8 x RTX6000 GPUs cost $100,000 alone. You then need to build a system that can support those GPUs with enough PCIe lanes through a PCIe switch.
It's going to be $120K to $150K to build or buy a system to run this.
But hey you could save on heating?
A single circuit using 10mm TPS would technically be enough to run what you’re describing. Might be pricey though, I’d probably take the excuse to get 3 phase installed so I could get access to the stock of used 3 phase machinery.
In the US it's common to get 200A 120/240V split-phase service.

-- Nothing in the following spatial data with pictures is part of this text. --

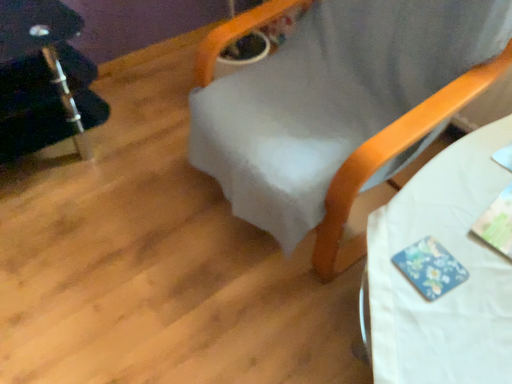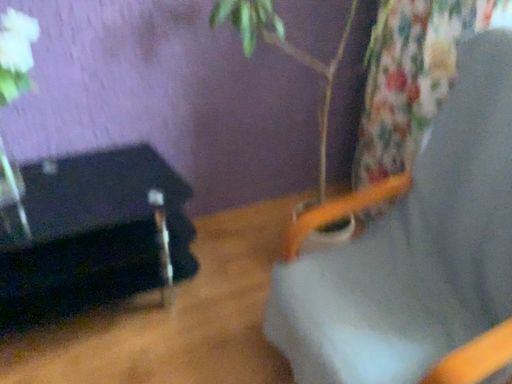
Question: Which way did the camera rotate in the video?

Choices:
 (A) rotated upward
 (B) rotated downward

Answer: (A)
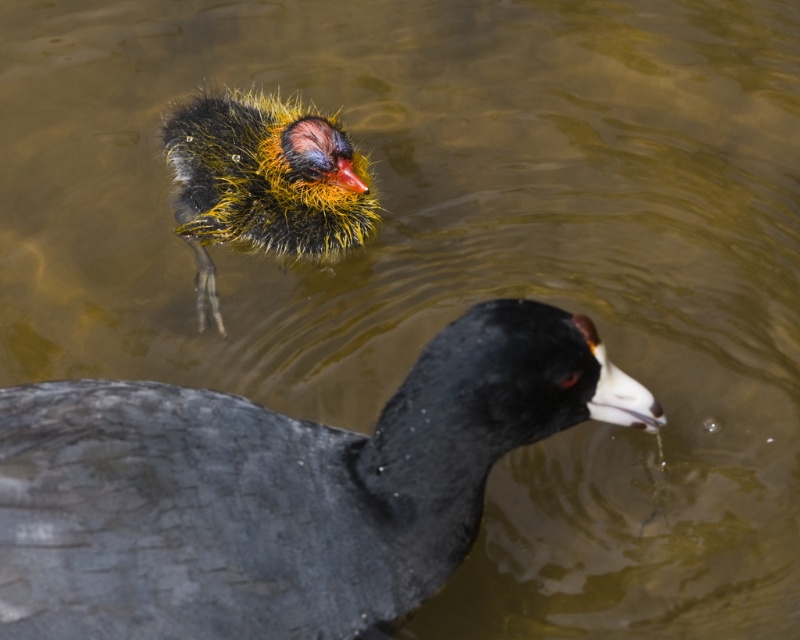
You are standing 1.5 meters away from the point marked at coordinates point (186, 548). Can you reach the point without moving closer?

The distance of point (186, 548) from viewer is 1.28 meters, so since you are currently 1.5 meters away, you can reach the point without moving closer because it is within your current distance.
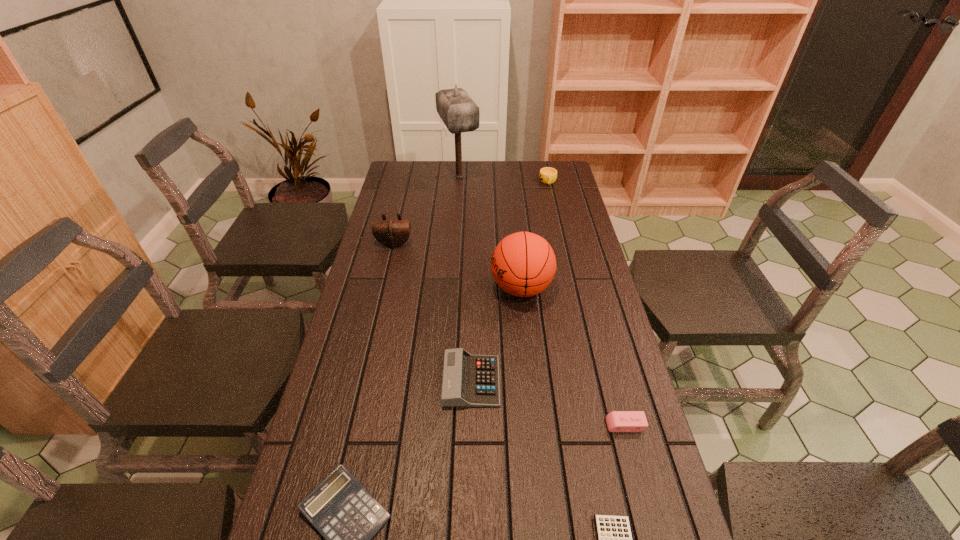
Where is `blank space located on the side with logo of the second tallest object`? This screenshot has width=960, height=540. blank space located on the side with logo of the second tallest object is located at coordinates (366, 288).

Where is `free spot located on the side with logo of the second tallest object`? Image resolution: width=960 pixels, height=540 pixels. free spot located on the side with logo of the second tallest object is located at coordinates (369, 288).

The height and width of the screenshot is (540, 960). Find the location of `free space located on the side with logo of the second tallest object`. free space located on the side with logo of the second tallest object is located at coordinates (426, 288).

Locate an element on the screen. vacant space situated with the flap open on the sixth nearest object is located at coordinates (389, 265).

The width and height of the screenshot is (960, 540). Identify the location of free space located 0.190m on the left of the cup. (494, 182).

I want to click on vacant space located 0.260m on the right of the farthest calculator, so click(x=601, y=381).

Identify the location of free space located on the left of the sixth farthest object. (474, 425).

Locate an element on the screen. mallet located at the far edge is located at coordinates (458, 111).

This screenshot has width=960, height=540. Identify the location of cup located at the far edge. (547, 175).

You are a GUI agent. You are given a task and a screenshot of the screen. Output one action in this format:
    pyautogui.click(x=<x>, y=<y>)
    Task: Click on the object that is positioned at the left edge
    
    Given the screenshot: What is the action you would take?
    pyautogui.click(x=392, y=233)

We're talking about the wiring inside the house, though.
How do you think everyone here is charging their electric cars at home and running our AC and electric cooktops at the same time if we didn't also have that? :)

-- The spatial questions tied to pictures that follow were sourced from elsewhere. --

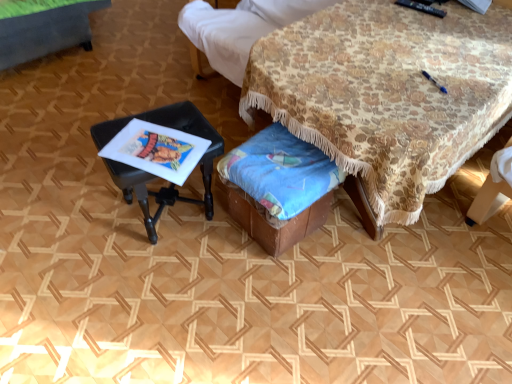
You are a GUI agent. You are given a task and a screenshot of the screen. Output one action in this format:
    pyautogui.click(x=<x>, y=<y>)
    Task: Click on the free space to the left of blue fabric at lower center
    Image resolution: width=512 pixels, height=384 pixels.
    Given the screenshot: What is the action you would take?
    pyautogui.click(x=200, y=256)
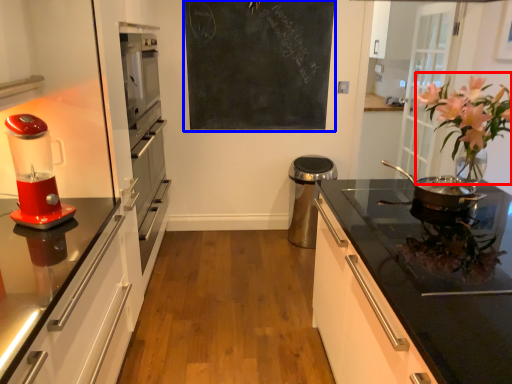
Question: Which of the following is the closest to the observer, floral arrangement (highlighted by a red box) or bulletin board (highlighted by a blue box)?

Choices:
 (A) floral arrangement
 (B) bulletin board

Answer: (A)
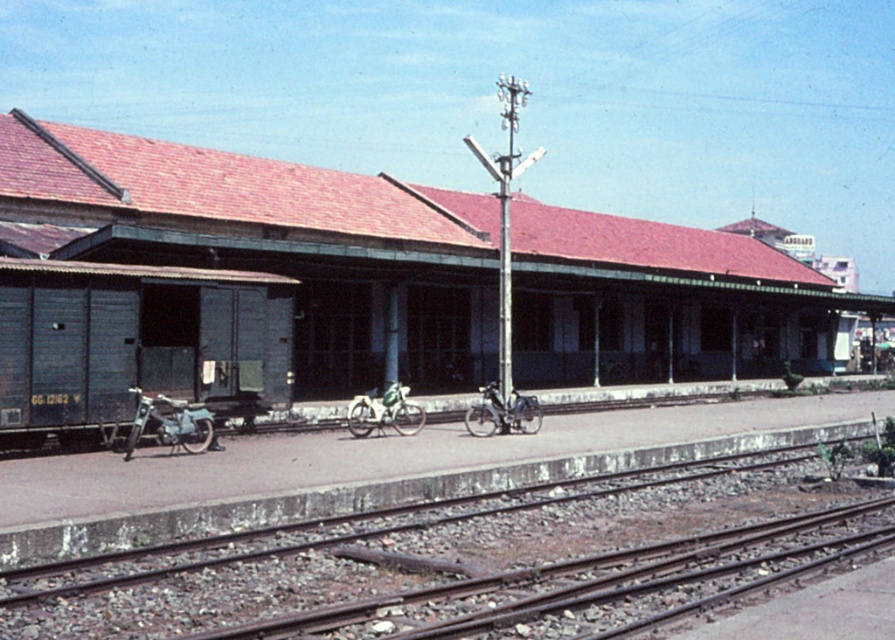
Which is below, brown metal tracks at lower center or green matte bicycle at center?

brown metal tracks at lower center

Based on the photo, between brown metal tracks at lower center and green matte bicycle at center, which one appears on the left side from the viewer's perspective?

Positioned to the left is green matte bicycle at center.

Does point (103, 614) come behind point (374, 422)?

No.

Image resolution: width=895 pixels, height=640 pixels. In order to click on brown metal tracks at lower center in this screenshot , I will do `click(467, 560)`.

Who is lower down, blue wooden train at left or green matte bicycle at center?

green matte bicycle at center is lower down.

Does blue wooden train at left appear on the left side of green matte bicycle at center?

Indeed, blue wooden train at left is positioned on the left side of green matte bicycle at center.

I want to click on blue wooden train at left, so click(x=135, y=342).

At what (x,y) coordinates should I click in order to perform the action: click on blue wooden train at left. Please return your answer as a coordinate pair (x, y). Looking at the image, I should click on (135, 342).

Does blue wooden train at left appear on the right side of metallic blue bicycle at left?

In fact, blue wooden train at left is to the left of metallic blue bicycle at left.

Does blue wooden train at left have a lesser width compared to metallic blue bicycle at left?

Yes, blue wooden train at left is thinner than metallic blue bicycle at left.

Describe the element at coordinates (135, 342) in the screenshot. I see `blue wooden train at left` at that location.

You are a GUI agent. You are given a task and a screenshot of the screen. Output one action in this format:
    pyautogui.click(x=<x>, y=<y>)
    Task: Click on the blue wooden train at left
    
    Given the screenshot: What is the action you would take?
    pyautogui.click(x=135, y=342)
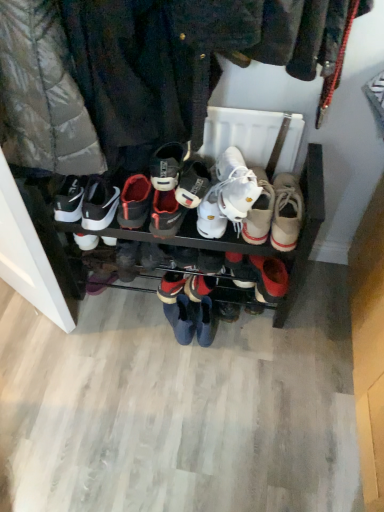
Where is `vacant space situated above beige canvas shoe at center, which appears as the 8th footwear when viewed from the left (from a real-world perspective)`? This screenshot has width=384, height=512. vacant space situated above beige canvas shoe at center, which appears as the 8th footwear when viewed from the left (from a real-world perspective) is located at coordinates (300, 192).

You need to derate for constant loads here, and I assume you have to do that in NZ as well.
So, no, not a "uniquely US issue".
Or even just electricity costs vs token cost
The real gangstas are running 16x RTX6000s. Too rich for my blood, and the NV4FP quant doesn't seem to be that much worse.
Not sure if you're being sarcastic, but I can run a quantised version of Gemma or Qwen on my 16GB M1 Macbook Pro that beats GPT-4 from 2023 hands-down.

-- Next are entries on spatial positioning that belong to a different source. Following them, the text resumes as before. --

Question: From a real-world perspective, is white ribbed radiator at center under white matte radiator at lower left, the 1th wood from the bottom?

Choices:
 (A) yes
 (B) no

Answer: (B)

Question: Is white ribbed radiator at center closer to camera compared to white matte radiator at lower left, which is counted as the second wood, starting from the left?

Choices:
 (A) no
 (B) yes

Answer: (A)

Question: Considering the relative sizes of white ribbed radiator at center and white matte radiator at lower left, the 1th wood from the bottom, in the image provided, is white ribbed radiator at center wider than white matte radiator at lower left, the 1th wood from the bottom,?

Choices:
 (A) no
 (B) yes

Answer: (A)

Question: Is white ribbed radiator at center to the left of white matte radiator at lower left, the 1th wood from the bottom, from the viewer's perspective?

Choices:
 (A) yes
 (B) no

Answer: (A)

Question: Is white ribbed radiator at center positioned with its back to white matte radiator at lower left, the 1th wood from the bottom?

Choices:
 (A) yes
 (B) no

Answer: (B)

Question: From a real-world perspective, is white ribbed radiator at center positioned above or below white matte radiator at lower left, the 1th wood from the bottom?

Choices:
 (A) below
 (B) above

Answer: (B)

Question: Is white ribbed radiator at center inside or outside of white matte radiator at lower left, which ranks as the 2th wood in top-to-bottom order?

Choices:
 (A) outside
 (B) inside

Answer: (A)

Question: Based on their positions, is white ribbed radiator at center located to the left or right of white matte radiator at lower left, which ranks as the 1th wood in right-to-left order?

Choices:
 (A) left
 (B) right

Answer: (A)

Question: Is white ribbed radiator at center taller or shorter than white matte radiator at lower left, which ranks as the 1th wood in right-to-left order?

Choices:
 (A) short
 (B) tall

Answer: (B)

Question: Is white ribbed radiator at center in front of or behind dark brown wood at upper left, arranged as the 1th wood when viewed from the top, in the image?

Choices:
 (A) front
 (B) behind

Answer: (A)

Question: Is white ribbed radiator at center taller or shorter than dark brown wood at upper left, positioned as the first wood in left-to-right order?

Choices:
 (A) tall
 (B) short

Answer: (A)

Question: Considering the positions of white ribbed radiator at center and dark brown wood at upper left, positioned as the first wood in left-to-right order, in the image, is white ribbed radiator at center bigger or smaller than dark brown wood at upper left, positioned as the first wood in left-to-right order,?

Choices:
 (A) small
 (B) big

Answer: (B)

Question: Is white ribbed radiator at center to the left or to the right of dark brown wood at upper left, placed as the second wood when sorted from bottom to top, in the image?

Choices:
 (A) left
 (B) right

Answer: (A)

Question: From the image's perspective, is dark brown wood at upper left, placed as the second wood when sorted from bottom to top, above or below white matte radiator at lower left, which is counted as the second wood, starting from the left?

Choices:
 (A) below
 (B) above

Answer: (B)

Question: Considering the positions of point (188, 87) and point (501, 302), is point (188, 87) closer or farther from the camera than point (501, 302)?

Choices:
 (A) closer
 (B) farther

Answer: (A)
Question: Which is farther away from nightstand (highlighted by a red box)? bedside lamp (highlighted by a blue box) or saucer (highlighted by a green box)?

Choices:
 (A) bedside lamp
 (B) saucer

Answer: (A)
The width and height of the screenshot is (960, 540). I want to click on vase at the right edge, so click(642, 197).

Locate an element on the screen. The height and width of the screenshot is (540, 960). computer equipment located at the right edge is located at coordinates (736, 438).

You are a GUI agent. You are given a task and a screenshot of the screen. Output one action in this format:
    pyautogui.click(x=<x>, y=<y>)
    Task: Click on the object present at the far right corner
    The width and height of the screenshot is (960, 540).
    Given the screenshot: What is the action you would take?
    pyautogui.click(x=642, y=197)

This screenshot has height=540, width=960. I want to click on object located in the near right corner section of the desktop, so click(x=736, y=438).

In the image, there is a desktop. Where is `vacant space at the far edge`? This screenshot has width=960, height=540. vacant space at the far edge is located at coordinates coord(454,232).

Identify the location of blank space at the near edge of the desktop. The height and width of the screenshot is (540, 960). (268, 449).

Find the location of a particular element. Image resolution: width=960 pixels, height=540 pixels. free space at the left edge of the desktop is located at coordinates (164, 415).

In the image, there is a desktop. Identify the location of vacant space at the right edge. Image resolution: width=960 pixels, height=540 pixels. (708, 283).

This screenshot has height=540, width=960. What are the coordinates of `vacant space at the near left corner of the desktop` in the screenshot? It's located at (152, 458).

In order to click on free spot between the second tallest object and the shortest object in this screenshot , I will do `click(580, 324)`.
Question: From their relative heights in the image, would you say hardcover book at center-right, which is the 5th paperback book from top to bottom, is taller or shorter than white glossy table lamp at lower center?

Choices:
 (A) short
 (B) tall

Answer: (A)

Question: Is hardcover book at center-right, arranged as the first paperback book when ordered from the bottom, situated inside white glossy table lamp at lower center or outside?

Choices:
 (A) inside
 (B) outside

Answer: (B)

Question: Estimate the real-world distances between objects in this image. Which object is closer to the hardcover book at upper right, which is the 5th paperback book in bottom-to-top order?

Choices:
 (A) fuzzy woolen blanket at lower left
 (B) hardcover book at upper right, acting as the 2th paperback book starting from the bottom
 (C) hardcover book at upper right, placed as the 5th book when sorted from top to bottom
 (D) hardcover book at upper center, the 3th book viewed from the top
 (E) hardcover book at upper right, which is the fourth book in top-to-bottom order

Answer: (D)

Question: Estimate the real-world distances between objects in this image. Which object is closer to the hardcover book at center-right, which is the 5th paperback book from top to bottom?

I wouldn't be surprised if, in another 3 years, you'd be able to run something as powerful as Opus 4.5 or GLM-5.2 on standard consumer hardware - say a 32GB/64GB M7 Pro.
I also wouldn't be surprised if, 3 years after that, cheaper hardware and improved model efficiency means that there's a much smaller gap between what you can run on a consumer CPU (which, with memory prices coming down, could look like a 256GB M9 or M10 Pro) and $100k GPU cluster.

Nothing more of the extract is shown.